** RECORDS SUPPLIED **
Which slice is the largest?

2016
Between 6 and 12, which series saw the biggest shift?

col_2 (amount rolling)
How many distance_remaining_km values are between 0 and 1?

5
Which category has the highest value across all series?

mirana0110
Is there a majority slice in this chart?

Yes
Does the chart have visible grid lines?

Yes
...
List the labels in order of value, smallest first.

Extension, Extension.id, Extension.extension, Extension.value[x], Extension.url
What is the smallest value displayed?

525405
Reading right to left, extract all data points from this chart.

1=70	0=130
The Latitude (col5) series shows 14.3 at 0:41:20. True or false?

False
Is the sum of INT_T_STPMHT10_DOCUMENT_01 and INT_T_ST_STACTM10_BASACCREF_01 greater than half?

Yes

** TASK STATEMENT **
Reproduce the records verbatim, from the line containing "List the labels" to the line containing "Reading right to", including both of those lines.

** RESPONSE FOR THIS EXERCISE **
List the labels in order of value, smallest first.

Extension, Extension.id, Extension.extension, Extension.value[x], Extension.url
What is the smallest value displayed?

525405
Reading right to left, extract all data points from this chart.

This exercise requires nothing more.